The research could lead to developing add-on drugs to save nerve cells, reduce disability, and improve the lives of persons living with MS, Levin said. The findings could also benefit others with neurologic diseases such as Alzheimer’s, Parkinson’s and Lou Gehrig’s that involve malfunctioning RNA-binding proteins, Levin said.
Studying osteoporosis development up close
Osteoporosis, a disease that causes loss of bone mass and bone deterioration, affects two million Canadians.
Cooper’s lab focuses on the hard outer shell of the bone, which stores and releases calcium and phosphate as the body requires. Bone is a living tissue that accumulates microdamage over time and is renewed in a complex process called remodelling.
Remodelling occurs through basic multicellular units. The process has one cell type boring holes in the bone and another type refilling them. However, as people age or are treated with glucocorticoid drugs (i.e. prednisone) for such as Crohn’s disease, the pores don’t completely fill in, leading to weakening of the bone, Cooper said.
Observing the pores forming within the bones of a live animal or human in real time is difficult because imaging pores the cross-sectional size of a human hair requires a very high dose of X-ray radiation.
“The innovation we bring to this project is using the CLS (Canadian Light Source), which gives us a pathway to seeing smaller things while minimizing the radiation dosage,” said Cooper.
Tracking mineral distribution in plants
Ham’s New Frontiers project will—for the first time—use real-time imaging with a specially designed “portable synchrotron” to analyze how a plant mobilizes and redistributes key minerals at the whole-plant level to survive under nutrient-limiting stress conditions.
While many researchers at USask and elsewhere use the CLS for plant imaging using prepared samples of specific sections, currently there’s no method to map and image nutrient elements in an intact living plant, said Ham.
“My intent is to break that limitation by using a unique X-ray based imaging platform developed by my project co-investigator Dr.
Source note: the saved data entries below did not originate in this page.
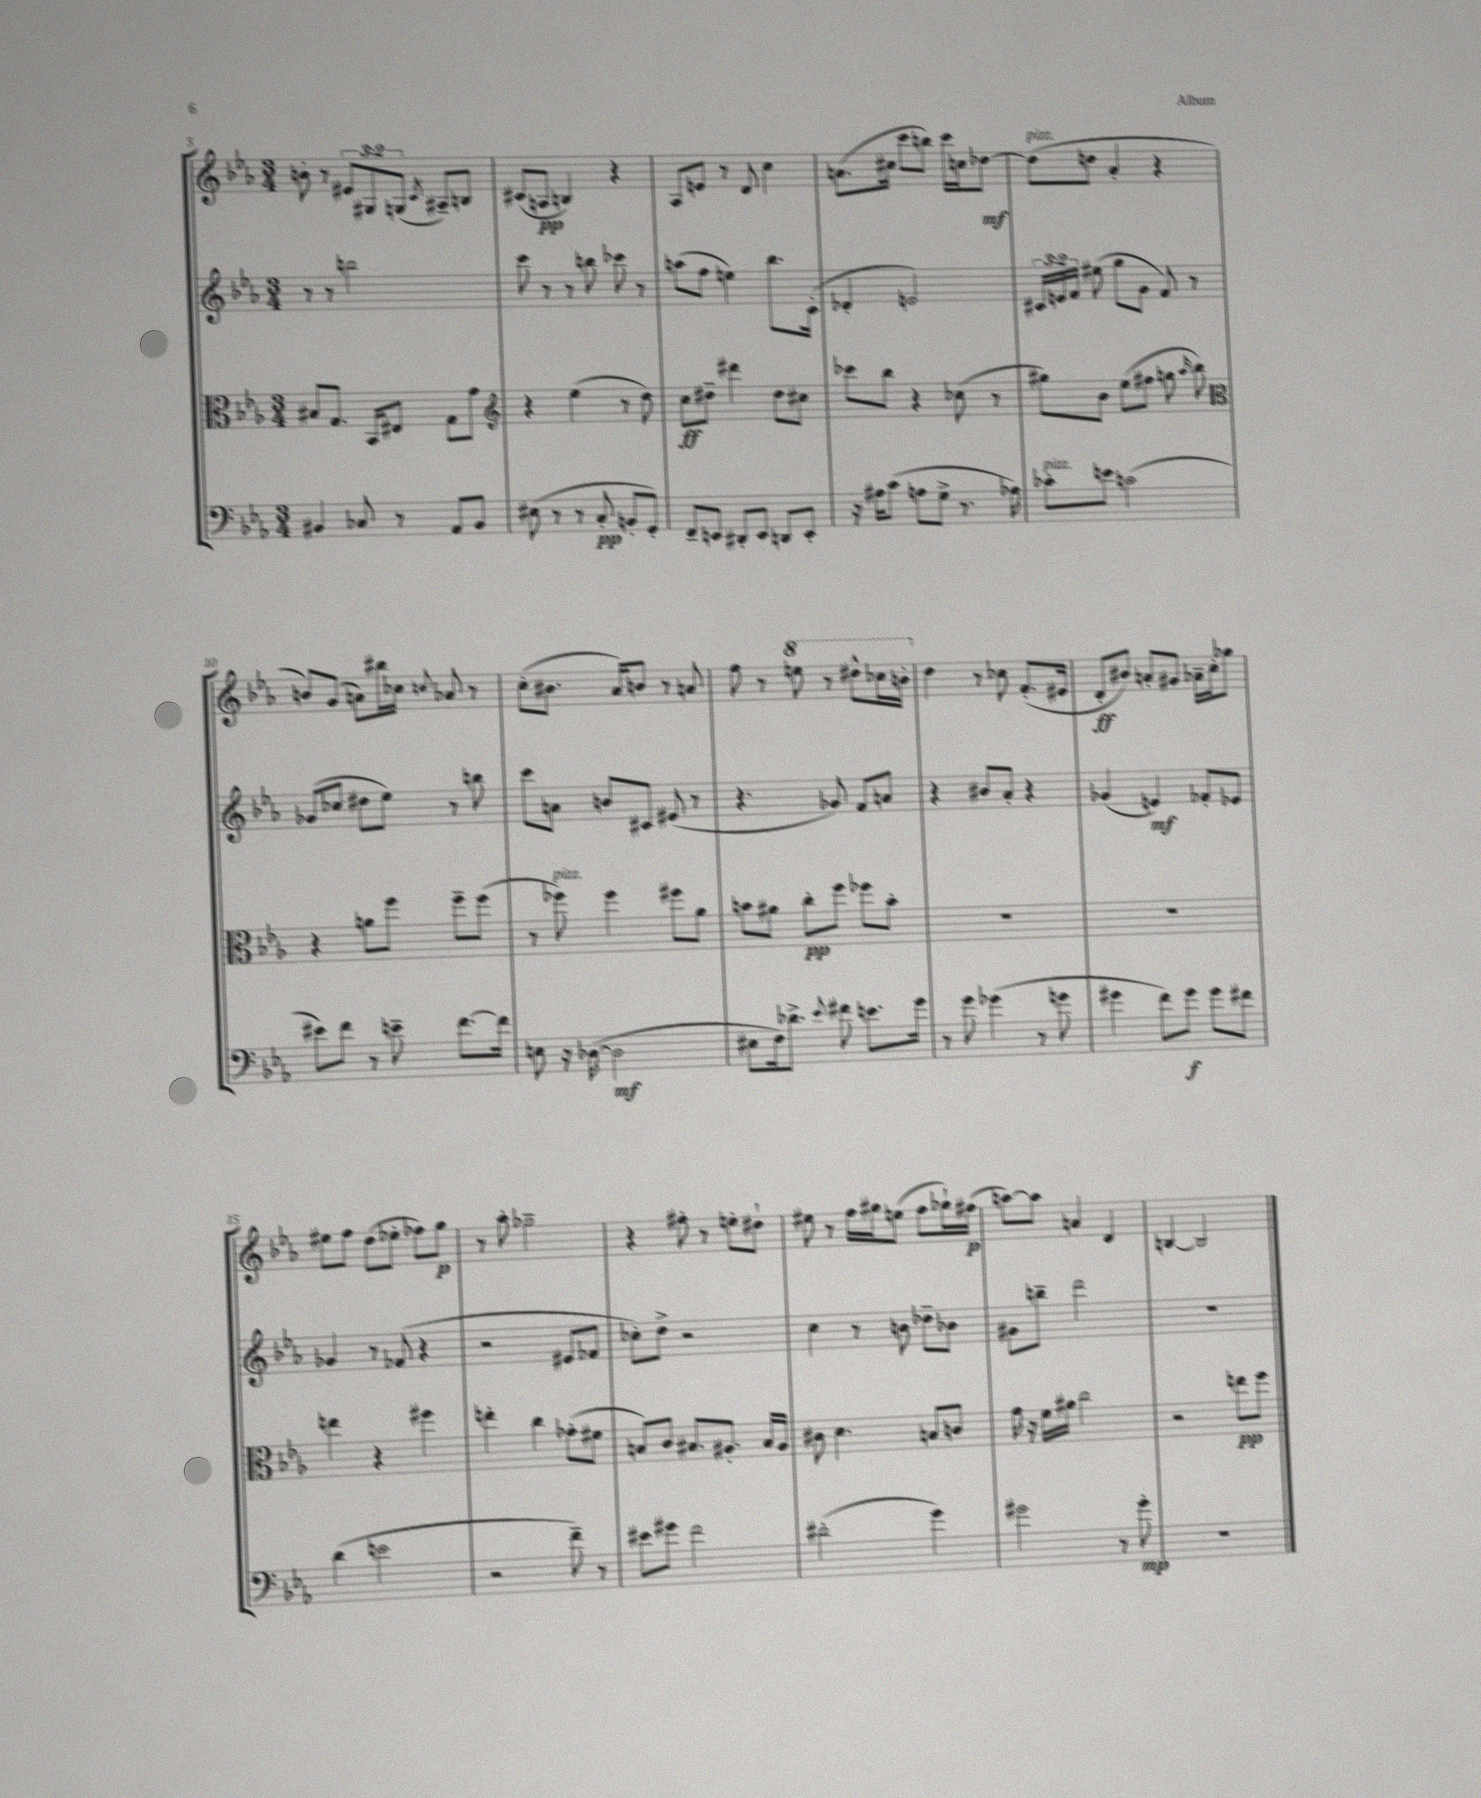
<<
\new StaffGroup <<
\new Staff = "s0" {
    \clef treble \key ees \major \numericTimeSignature \time 3/4 \override Staff.TupletNumber.text = #tuplet-number::calc-fraction-text
    \autoBeamOff b'8-. r8 \tuplet 3/2 { eis'8[ gis8 g8]( } \acciaccatura { c'8 } ais8[--) b8] |
    cis'8[( a8]\pp b4) r4 |
    aes8[ e'8] r8 d'8 c''4 |
    a'8.[( cis''16] c'''8[ b''8]) c'''16[ c''16 des''8]~\mf |
    des''8[^\markup { \italic "pizz." }( d''8] aes'4-. r4 |
    b'8[) g'8]( a'8[) bis''16 ces''16] \appoggiatura { c''8 } aes'8 r8 |
    c''8[-.( bis'8.] aes'16[) b'8] r8 a'8 |
    f''8 r8 \ottava #1 e'''8 r8 dis'''8[-^ ces'''16 b''16]-. \ottava #0 |
    d''4 r8 ces''8 f'8.[-.( eis'16] |
    d'8[-.\ff bis'8]) a'8[-. gis'8] aes'16[-- c''16-. ges''8] |
    eis''8[ f''8] d''8[( ees''8]-. fes''8[) g''8]\p |
    r8 aes''8-. ges''2-- |
    r4 fis''8-. r8 e''8[-. dis''8]-! |
    eis''8 r8 f''16[ gis''16 e''8]( f''8[ ges''16-!) fis''16]\p( |
    a''8[~) a''8] a'4 d'4 |
    b4~ b2 \bar "|." |
}
\new Staff = "s1" {
    \clef treble \key ees \major \numericTimeSignature \time 3/4 \override Staff.TupletNumber.text = #tuplet-number::calc-fraction-text
    \autoBeamOff r8 r8 b''2 |
    c'''8 r8 r8 b''8 ces'''8 r8 |
    a''8[( f''8] e''4) bes''8.[ c'16]-.( |
    des'4-. e'2) |
    \tuplet 3/2 { cis'16[ e'16 f'16] } eis''8( g''8[ g'8] f'8) r8 |
    ges'8[( ces''8] dis''8[ ees''8]) r8 b''8 |
    c'''8[ a'8] b'8[ cis'8] eis'8( r8 |
    r4. ges'8) f'8[ a'8] |
    r4 bis'8[ aes'8]-. r4 |
    ges'4( e'4\mf) fes'8[-. ees'8] |
    ges'4 r8 fes'8( r4 |
    r2 eis'8[ fes'8] |
    ces''8[-.) d''8]-> r2 |
    c''4 r8 b'8 des''8[-- bes'8] |
    gis'8[ b''8]-- d'''2 |
    R2. \bar "|." |
}
\new Staff = "s2" {
    \clef alto \key ees \major \numericTimeSignature \time 3/4
    \autoBeamOff bis8[ g8.] bes,16[ eis8] g8[ g'8] |
    \clef treble r4 ees''4( r8 d''8) |
    c''8[\ff dis''8]-- dis'''4 dis''8[ cis''8] |
    ces'''8[ bes''8] r4 ces''8( r8 |
    gis''8[) bes'8] ees''8[( fis''8] g''8 \grace { aes''16 } bes''8) |
    \clef alto r4 a'8[ f''8] f''8[-- f''8]( |
    r8 fes''8^\markup { \italic "pizz." }) fes''4 fis''8[ aes'8] |
    b'8[ ais'8] c''8[-.\pp f''8] fes''8[ b'8]-. |
    R2. |
    R2. |
    e''4 r4 fis''4 |
    e''4-. c''4 ges'8[-.( fis'8] |
    b8[) c'8] bis8.[ ais8.]-. bis16[ ais16] |
    cis'8 d'4. b8[ c'8] |
    g'16 r16 f'16[ ais'16] c''2 |
    r2 e''8[\pp f''8] \bar "|." |
}
\new Staff = "s3" {
    \clef bass \key ees \major \numericTimeSignature \time 3/4
    \autoBeamOff bis,4 ces8 r8 aes,8[ bis,8] |
    eis8( r8 r8 c8-.\pp b,8[-. g,8]-.) |
    f,8[-- e,8] dis,8[-. e,8] d,8[ e,8]-. |
    r16 ais16[ c'8]( a8[ g8]-> r8. aes16) |
    ces'8[-.^\markup { \italic "pizz." } e'8] c'2( |
    eis'8[) f'8] r8 e'8-- f'8.[~ f'16] |
    e8 r16 des16~( des2\mf |
    eis8[ f16) des'8.]-> \appoggiatura { ees'8 } fis'8 e'8.[ g'16] |
    r8 g'8 ges'4( r8 g'8 |
    gis'4 f'8[) gis'8]\f gis'8[ fis'8] |
    d'4( e'2 |
    r2 f'8--) r8 |
    eis'8[ gis'8] f'2 |
    dis'2-.( g'4) |
    gis'2 r8 gis'8-.\mp |
    R2. \bar "|." |
}
>>
>>
\layout { \context { \Score currentBarNumber = #5 } }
Jean-Claude Kieffer (PhD),” he said.
This next-generation platform, based on plasma physics and an integrated ultrafast laser that produces synchrotron-quality light in a compact package, can be used inside a lab or greenhouse, and provides high magnification and high-contrast real-time imaging of intact live plants.
Ham, who joined GIFS in 2018 as research chair in plant long distance molecular signalling, said this project, although slightly different, still involves plant signalling mediated through plant vascular tissues under stress conditions.
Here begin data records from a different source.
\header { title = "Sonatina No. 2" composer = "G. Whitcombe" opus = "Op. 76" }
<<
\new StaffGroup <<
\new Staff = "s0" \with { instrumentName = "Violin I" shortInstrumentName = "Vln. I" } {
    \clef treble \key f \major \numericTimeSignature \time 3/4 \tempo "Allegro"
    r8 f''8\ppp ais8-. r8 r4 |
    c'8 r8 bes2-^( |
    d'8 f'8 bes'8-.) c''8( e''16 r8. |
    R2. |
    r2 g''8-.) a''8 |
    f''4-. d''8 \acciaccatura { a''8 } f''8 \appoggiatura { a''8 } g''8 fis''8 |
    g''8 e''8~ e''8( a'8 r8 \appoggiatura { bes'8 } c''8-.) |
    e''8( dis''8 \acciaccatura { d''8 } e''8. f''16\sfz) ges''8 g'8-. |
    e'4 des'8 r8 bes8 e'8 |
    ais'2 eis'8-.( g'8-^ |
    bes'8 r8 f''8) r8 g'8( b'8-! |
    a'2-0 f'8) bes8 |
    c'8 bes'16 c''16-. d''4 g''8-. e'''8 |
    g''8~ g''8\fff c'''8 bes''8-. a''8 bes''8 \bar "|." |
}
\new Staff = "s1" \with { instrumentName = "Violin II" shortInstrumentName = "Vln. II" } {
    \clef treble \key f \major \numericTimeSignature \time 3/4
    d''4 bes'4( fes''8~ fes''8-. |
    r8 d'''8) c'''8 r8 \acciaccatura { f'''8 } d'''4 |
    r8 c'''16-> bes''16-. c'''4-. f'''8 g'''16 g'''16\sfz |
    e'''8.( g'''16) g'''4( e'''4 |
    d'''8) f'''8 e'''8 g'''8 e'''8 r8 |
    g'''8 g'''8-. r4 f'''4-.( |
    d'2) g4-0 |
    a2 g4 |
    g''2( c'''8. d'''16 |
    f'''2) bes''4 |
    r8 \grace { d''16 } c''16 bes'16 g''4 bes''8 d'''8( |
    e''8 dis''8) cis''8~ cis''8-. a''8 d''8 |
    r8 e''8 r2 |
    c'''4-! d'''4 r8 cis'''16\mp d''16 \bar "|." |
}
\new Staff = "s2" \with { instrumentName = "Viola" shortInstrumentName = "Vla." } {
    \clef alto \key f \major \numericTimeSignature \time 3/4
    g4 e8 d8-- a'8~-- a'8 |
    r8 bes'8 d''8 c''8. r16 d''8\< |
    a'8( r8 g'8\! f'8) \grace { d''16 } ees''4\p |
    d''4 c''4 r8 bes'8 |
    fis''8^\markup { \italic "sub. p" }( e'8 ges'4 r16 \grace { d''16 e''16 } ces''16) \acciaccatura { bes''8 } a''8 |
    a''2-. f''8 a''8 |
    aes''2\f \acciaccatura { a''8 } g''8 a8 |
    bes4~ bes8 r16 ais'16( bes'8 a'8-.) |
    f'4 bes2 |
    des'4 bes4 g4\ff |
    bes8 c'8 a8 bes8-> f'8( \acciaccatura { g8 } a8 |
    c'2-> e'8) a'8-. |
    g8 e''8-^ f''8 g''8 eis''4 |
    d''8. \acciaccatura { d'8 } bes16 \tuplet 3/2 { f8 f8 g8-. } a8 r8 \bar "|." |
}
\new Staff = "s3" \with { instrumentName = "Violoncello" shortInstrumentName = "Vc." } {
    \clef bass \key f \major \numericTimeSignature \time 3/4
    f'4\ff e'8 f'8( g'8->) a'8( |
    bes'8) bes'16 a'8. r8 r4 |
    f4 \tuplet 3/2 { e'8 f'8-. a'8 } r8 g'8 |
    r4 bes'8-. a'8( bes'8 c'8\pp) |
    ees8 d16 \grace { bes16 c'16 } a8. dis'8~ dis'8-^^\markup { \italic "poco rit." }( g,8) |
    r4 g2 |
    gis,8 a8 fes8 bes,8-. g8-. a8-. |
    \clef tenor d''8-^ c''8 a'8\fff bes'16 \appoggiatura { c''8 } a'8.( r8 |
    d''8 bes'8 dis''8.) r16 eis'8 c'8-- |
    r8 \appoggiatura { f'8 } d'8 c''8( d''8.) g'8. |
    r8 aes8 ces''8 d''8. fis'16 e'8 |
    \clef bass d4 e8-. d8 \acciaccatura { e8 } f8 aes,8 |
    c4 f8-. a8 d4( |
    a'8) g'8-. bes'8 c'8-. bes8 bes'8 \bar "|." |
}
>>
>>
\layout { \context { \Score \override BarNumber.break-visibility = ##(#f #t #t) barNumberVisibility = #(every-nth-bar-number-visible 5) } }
Computational analysis of the massive amount of data collected through to the project will help researchers extend the research into important crops such as wheat, sorghum and soybeans. The information will help plant breeders to develop varieties with more efficient nutrient acquisition/utilization that will reduce fertilizer input costs for farmers and increase environmental sustainability of agriculture, said Ham.